Trail Marking

My recent email to the Project Manager of the UNDP KRTEP Project (gotten rid of when the project was extended):

I meant to ask you how you felt about the trails project?  The fact that what was supposed to be a 150,000 euro project got disappeared into some 9,000 euros of payment for work by locals, most of which hasn’t actually been paid.  I mean – I don’t know what happened to most of it, but the actual TRAILS part came down to two halves:  One for cleaning the trails, in which I think 6,000 euros was promised (but not paid), and the other half (3,000) for making signs, installing signs and marking all the trails, which certainly hasn’t been paid.  Alfred got put on the line for all of this.  The corrupt local gov. family had the tender, and that’s what they were willing to pay, or SAID they would.  So Alfred rallied all the locals and got them to do the work cleaning trails.  Even when his direct family offered to do the work, he said no, it’s good pay for local people, but I don’t think the local contractor actually paid Alfred, but Alfred paid the workers. Then there was the sign making, which of course I did – and happy to do it, except of course I would like it if someone said “How amazing that you will do all of this for free”, instead of which Mika – who turned out to be one of the biggest idiots ever – said “Hey!  We’re paying 500 euros!” (and when I looked incredulous, her son, who was along for the ride, said “that’s right! 500 big ones!” Which of course works out to 20 euros per sign for a trail head, and NOTHING for the junction signs).  And of course doesn’t include anything for the expedition required by horse to carry the signs some two day hikes and install them.  I suppose we should have told them to go see what they could get done for that price, but we were too worried about the shoddy work they’d already turned in.  For me, the biggest insult was probably having to play along with this venal stupidity!  Stupid, stupid.  In the end, as I think I said to you before, I’m just glad that they didn’t interfere that much with the work that Alfred and I were trying to do, before UNDP ever heard of the project.  What we’ve made is beautiful, and something to be proud of – and we can honestly say we’ve had no real help with it . . . . so people still contribute.
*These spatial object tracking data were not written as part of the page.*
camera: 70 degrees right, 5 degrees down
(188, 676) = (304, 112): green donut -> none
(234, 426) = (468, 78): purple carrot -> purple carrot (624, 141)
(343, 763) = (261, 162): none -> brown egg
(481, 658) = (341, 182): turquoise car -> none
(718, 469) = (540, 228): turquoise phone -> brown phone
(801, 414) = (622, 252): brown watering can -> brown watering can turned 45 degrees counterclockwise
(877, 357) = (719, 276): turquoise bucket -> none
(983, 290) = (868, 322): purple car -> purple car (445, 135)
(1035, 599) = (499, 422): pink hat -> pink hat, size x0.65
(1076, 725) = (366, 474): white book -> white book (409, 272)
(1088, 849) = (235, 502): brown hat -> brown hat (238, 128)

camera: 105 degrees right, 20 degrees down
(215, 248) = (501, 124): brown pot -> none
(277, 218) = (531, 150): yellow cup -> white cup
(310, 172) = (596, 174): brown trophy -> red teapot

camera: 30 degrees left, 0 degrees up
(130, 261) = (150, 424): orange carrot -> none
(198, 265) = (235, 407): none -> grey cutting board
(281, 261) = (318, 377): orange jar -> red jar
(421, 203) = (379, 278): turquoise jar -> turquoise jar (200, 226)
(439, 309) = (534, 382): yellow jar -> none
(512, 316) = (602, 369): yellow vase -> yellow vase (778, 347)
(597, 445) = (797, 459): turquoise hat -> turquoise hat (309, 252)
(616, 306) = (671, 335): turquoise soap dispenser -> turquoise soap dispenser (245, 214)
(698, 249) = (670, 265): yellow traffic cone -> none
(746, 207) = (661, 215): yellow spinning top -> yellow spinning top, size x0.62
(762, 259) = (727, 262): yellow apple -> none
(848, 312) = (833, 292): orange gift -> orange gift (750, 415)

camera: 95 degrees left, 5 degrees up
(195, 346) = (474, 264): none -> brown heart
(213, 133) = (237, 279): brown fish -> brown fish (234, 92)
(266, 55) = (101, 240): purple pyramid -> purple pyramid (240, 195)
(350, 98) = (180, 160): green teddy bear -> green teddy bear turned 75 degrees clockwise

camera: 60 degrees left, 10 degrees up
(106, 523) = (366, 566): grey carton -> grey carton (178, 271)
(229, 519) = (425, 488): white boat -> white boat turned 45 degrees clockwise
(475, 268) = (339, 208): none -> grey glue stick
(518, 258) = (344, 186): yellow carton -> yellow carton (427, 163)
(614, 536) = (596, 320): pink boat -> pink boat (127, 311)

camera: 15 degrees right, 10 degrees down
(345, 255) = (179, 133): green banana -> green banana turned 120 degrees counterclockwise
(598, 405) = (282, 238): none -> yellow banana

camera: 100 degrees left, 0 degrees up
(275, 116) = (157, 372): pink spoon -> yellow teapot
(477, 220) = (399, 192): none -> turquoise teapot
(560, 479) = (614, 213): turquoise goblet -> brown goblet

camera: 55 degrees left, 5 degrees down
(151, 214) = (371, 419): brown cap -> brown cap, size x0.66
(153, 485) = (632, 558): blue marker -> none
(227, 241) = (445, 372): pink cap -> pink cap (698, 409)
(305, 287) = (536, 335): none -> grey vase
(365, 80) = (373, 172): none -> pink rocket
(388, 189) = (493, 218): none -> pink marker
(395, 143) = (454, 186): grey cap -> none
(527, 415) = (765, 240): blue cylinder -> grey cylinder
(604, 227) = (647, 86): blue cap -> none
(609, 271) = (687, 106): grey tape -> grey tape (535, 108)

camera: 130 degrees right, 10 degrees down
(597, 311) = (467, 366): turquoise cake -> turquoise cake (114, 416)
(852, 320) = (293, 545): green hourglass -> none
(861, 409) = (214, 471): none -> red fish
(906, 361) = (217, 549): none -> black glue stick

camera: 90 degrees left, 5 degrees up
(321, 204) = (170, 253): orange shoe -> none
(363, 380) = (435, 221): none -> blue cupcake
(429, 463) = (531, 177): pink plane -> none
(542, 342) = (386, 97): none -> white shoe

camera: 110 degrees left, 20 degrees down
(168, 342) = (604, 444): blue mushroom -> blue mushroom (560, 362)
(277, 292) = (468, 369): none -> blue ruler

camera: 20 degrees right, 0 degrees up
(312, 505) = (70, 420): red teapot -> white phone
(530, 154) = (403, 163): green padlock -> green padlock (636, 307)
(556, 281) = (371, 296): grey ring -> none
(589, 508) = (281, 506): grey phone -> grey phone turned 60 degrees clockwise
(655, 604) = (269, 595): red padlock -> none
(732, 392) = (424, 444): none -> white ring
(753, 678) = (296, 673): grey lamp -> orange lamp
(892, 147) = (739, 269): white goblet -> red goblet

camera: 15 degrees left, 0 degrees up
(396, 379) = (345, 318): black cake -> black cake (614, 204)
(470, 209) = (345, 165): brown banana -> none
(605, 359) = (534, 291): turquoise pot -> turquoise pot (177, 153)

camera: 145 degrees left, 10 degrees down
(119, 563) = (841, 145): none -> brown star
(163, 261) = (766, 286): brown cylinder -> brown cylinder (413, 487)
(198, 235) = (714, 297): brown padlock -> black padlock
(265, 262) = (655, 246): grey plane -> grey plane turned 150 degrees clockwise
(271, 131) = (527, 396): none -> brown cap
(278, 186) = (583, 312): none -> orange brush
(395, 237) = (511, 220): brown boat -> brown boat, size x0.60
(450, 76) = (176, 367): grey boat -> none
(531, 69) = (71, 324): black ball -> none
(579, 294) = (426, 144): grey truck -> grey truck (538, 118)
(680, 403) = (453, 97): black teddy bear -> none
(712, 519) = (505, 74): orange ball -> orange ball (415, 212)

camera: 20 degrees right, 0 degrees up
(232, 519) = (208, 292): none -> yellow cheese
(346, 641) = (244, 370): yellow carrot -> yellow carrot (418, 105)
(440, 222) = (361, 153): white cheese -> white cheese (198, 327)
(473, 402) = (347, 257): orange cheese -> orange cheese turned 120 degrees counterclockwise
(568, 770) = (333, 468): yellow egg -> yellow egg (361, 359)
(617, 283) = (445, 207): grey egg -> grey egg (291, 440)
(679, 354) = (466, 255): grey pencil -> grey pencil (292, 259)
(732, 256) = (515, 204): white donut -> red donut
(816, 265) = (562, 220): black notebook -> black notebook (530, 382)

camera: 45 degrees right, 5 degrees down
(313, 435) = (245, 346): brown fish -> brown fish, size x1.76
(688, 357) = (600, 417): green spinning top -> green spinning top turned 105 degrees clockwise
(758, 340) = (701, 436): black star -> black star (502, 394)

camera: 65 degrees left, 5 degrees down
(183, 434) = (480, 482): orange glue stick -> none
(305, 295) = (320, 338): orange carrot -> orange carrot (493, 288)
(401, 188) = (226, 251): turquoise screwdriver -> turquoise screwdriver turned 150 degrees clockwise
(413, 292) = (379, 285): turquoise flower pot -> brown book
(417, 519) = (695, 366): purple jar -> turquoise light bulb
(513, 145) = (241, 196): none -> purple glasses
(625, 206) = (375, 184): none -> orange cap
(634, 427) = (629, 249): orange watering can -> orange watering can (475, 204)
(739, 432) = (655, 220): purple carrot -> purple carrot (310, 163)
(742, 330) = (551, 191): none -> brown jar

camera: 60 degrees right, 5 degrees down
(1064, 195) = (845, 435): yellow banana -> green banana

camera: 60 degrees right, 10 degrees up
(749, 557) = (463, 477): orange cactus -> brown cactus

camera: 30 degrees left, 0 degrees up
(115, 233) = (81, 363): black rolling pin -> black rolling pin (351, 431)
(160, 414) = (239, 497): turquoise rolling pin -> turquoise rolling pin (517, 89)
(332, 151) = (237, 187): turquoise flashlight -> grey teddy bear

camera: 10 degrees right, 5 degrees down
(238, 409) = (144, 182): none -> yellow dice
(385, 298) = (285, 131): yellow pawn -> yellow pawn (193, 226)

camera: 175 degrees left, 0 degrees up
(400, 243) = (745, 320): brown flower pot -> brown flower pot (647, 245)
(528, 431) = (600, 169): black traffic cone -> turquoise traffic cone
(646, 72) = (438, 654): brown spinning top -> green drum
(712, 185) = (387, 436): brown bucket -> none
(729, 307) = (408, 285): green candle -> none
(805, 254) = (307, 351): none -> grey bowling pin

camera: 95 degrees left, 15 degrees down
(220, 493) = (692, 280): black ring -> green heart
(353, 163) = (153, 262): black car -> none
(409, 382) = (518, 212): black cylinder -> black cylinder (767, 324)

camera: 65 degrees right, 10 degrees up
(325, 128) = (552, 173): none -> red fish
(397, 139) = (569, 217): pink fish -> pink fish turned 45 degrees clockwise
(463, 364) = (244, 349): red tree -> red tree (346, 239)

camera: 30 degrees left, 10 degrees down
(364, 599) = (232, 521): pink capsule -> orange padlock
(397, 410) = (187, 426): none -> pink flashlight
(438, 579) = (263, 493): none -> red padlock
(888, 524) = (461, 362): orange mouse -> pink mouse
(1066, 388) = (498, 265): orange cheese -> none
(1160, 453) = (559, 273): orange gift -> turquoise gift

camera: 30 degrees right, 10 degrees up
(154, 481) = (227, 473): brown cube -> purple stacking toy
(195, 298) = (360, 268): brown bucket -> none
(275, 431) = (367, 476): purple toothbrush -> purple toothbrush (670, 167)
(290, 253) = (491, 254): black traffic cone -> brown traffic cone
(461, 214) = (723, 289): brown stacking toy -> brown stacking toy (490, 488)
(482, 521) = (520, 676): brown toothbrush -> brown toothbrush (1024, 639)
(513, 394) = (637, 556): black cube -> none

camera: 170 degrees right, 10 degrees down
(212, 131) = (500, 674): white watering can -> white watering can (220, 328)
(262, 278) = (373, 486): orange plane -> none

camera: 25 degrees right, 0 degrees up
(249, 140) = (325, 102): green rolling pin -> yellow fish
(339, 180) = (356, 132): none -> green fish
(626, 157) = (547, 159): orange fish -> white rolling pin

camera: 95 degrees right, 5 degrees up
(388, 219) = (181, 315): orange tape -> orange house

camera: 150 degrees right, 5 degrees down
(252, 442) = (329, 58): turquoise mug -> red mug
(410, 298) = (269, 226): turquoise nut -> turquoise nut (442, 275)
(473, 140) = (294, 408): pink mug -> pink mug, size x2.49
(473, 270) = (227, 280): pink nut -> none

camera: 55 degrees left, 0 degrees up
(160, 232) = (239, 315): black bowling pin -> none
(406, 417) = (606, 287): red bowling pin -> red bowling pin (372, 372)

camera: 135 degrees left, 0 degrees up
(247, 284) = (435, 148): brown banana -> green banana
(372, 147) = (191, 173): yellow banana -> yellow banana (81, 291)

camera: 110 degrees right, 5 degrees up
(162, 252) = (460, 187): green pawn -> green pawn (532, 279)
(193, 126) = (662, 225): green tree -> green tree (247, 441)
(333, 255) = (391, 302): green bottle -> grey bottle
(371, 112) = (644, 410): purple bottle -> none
 The local contractor who got the tender has built a new “pallati” in Bajram Curri – so I’m not surprised he doesn’t have any money to pay for trail marking.  We wish him well, and well alone, of course.
I suppose all this foreign aid is presumed against things working by some foreign system – which works well enough, if your only criteria is making money disappear.  Working to a local system, of money paid for work done . . . . well, someone’s laughing somewhere, and I guess all we can say is:  Seems expensive for a fairly simple joke.